By Hudson Kingston
Last month a judge in the UK caught a fair amount of flak from everyone, up to and including the prime minister, for saying that it takes a lot of courage to commit a burglary. He received a formal reprimand, and piqued the attention of satirist David Mitchell, who said: “David Cameron said that burglars weren’t brave at all but were ‘cowards’. I don’t know how he knows that but it’s a good job because presumably, if they were braver, they’d break into loads more places.” Mitchell went on to explain that words mean something and Prime Minister Cameron made the classic mistake of assuming bad people are bad all over, and goes on: “Having established that burglary is a bad thing, he thinks linking it or its practitioners with any positive attributes, however incidental, is an idea too sophisticated for the British public to grasp.”
After reading this I tried to apply Mitchell’s ultimate thesis — “[a]t the risk of sounding like those people who go on about how the Nazis had nice uniforms, it’s worth remembering that bad things often have good aspects to them” — to other situations, and found it difficult.
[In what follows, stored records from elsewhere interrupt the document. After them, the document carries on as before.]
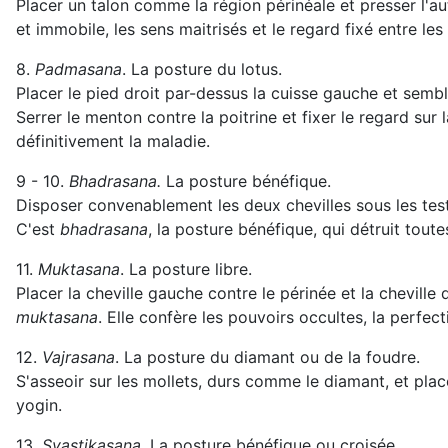
Placer un talon comme la région périnéale et presser l'au
et immobile, les sens maitrisés et le regard fixé entre les
8.
Padmasana
. La posture du lotus.
Placer le pied droit par-dessus la cuisse gauche et sembla
Serrer le menton contre la poitrine et fixer le regard sur
définitivement la maladie.
9 - 10.
Bhadrasana.
La posture bénéfique.
Disposer convenablement les deux chevilles sous les testic
C'est
bhadrasana
, la posture bénéfique, qui détruit toute
11.
Muktasana
. La posture libre.
Placer la cheville gauche contre le périnée et la cheville 
muktasana
. Elle confère les pouvoirs occultes, la perfect
12.
Vajrasana
. La posture du diamant ou de la foudre.
S'asseoir sur les mollets, durs comme le diamant, et plac
yogin.
13.
Svastikasana
. La posture bénéfique ou croisée.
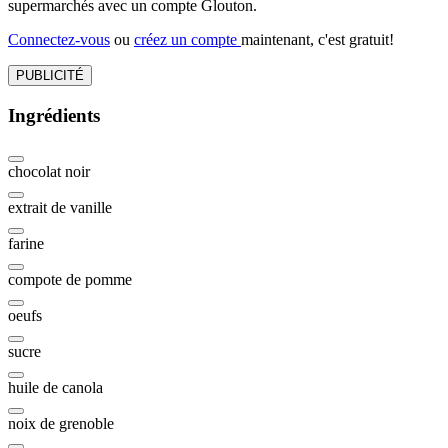
supermarchés avec un compte Glouton.
Connectez-vous
ou
créez un compte
maintenant, c'est gratuit!
PUBLICITÉ
Ingrédients
chocolat noir
extrait de vanille
farine
compote de pomme
oeufs
sucre
huile de canola
noix de grenoble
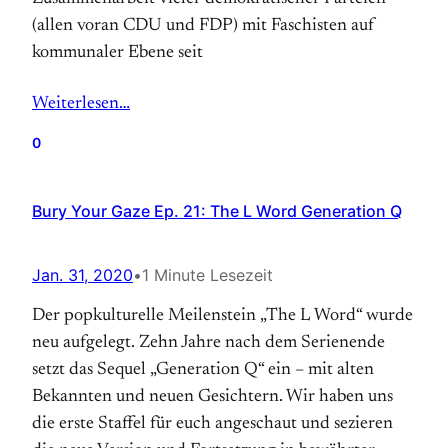
(allen voran CDU und FDP) mit Faschisten auf
kommunaler Ebene seit
Weiterlesen…
0
Bury Your Gaze Ep. 21: The L Word Generation Q
Jan. 31, 2020
•
1 Minute Lesezeit
Der popkulturelle Meilenstein „The L Word“ wurde
neu aufgelegt. Zehn Jahre nach dem Serienende
setzt das Sequel „Generation Q“ ein – mit alten
Bekannten und neuen Gesichtern. Wir haben uns
die erste Staffel für euch angeschaut und sezieren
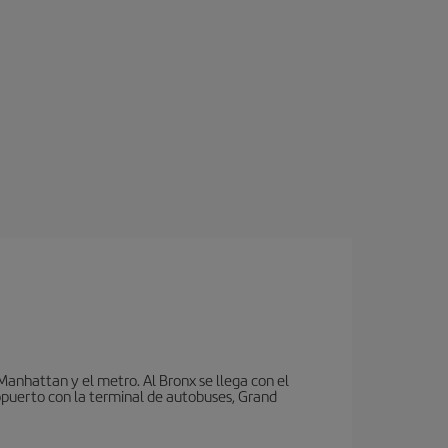
nhattan y el metro. Al Bronx se llega con el
puerto con la terminal de autobuses, Grand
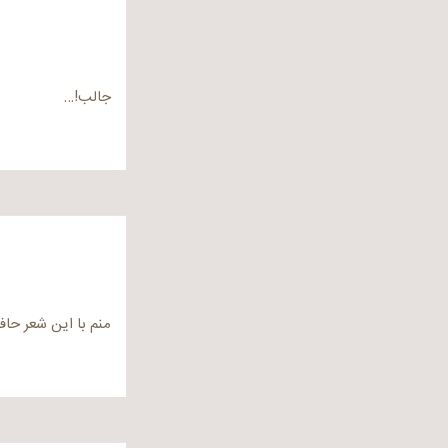
جالب!…
منم با این شعر حا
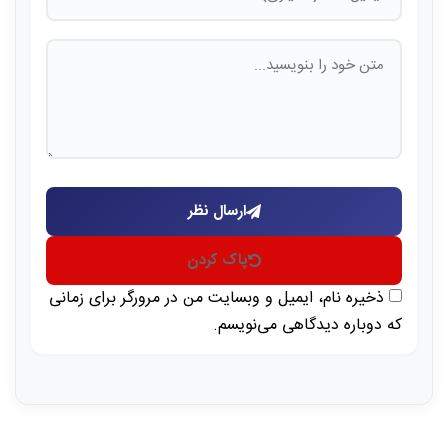
ارسال نظر
پاک کردن
ذخیره نام، ایمیل و وبسایت من در مرورگر برای زمانی
که دوباره دیدگاهی می‌نویسم.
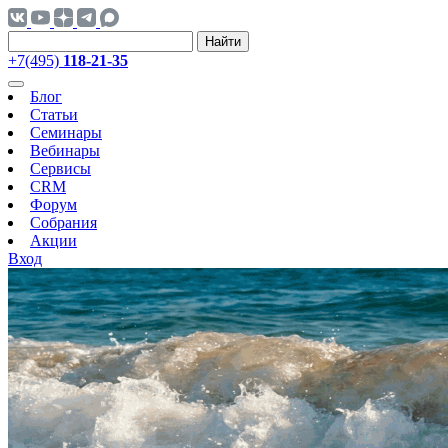
Найти
+7(495)
118-21-35
Блог
Статьи
Семинары
Вебинары
Сервисы
CRM
Форум
Собрания
Акции
Вход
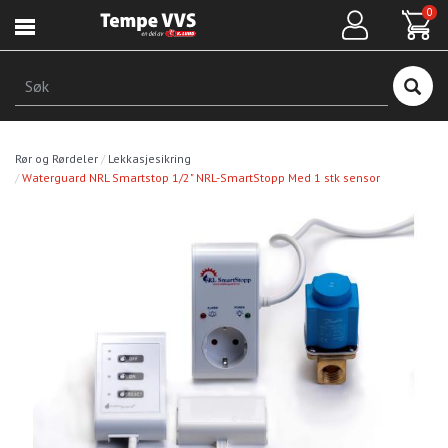
Hopp
0
til
hovedinnhold
Søk
Rør og Rørdeler
Lekkasjesikring
Waterguard NRL Smartstop 1/2" NRL-SmartStopp Med 1 stk sensor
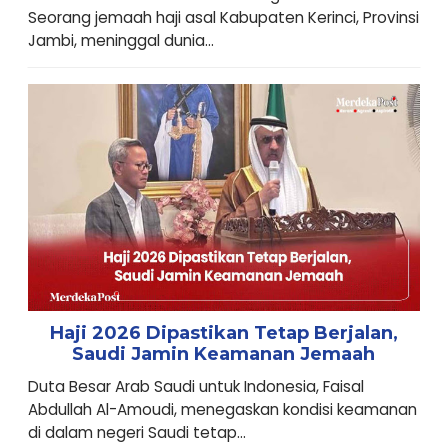
Seorang jemaah haji asal Kabupaten Kerinci, Provinsi
Jambi, meninggal dunia...
Haji 2026 Dipastikan Tetap Berjalan,
Saudi Jamin Keamanan Jemaah
Duta Besar Arab Saudi untuk Indonesia, Faisal
Abdullah Al-Amoudi, menegaskan kondisi keamanan
di dalam negeri Saudi tetap...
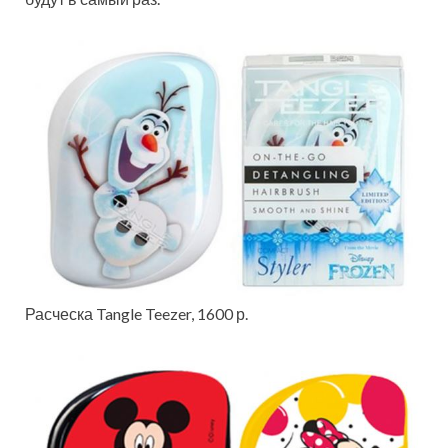
Расческа Tangle Teezer, 1600 р.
It is not easy to read about someone who robbed old folks in a Ponzi scheme and then tried to bribe a court 19 million dollars, on the record, to get out of it, and then think of a nice thing to say. Granted, some recent crimes have the potential to make motion picture history (especially this one), but it truly is — as Mitchell suggests — a rare skill to be able to point up exactly what was difficult or laudable in something that, on the whole society, views as evil.
The judge in question must have seen quite a few more “bad” people in his court than most of us are used to confronting in one lifetime, and that could be the source of his unexpected point of view. This debate in the UK, and the judge’s ability to see the humanity in an accused criminal, are heartening given thelopsided judiciary appointments we have seen in this country. It is nice to believe that (some) judges continue to evolve as people even after the day they were nominated. Not to be a Pollyanna, but sometimes intelligent people will surprise you, even if it may be as frequent as Halley’s Comet.